- [What you will do]: Print the data exactly as written, line for line, and leave its pictures behind.

[Electronics engineering source data]
++++++++++++++++++++

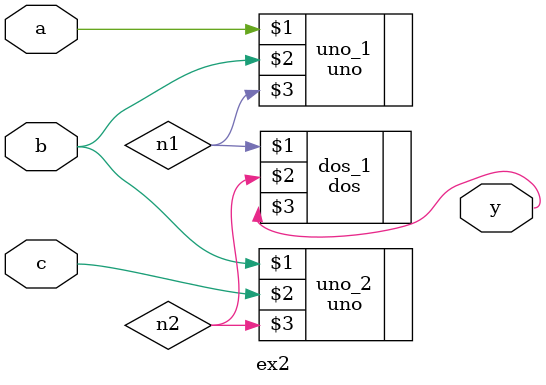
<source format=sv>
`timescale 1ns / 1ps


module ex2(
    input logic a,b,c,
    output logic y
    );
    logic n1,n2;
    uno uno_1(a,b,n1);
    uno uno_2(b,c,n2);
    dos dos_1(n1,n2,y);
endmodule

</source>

++++++++++++++++++++

- [Output of the task]:
<source format=sv>
`timescale 1ns / 1ps


module ex2(
    input logic a,b,c,
    output logic y
    );
    logic n1,n2;
    uno uno_1(a,b,n1);
    uno uno_2(b,c,n2);
    dos dos_1(n1,n2,y);
endmodule

</source>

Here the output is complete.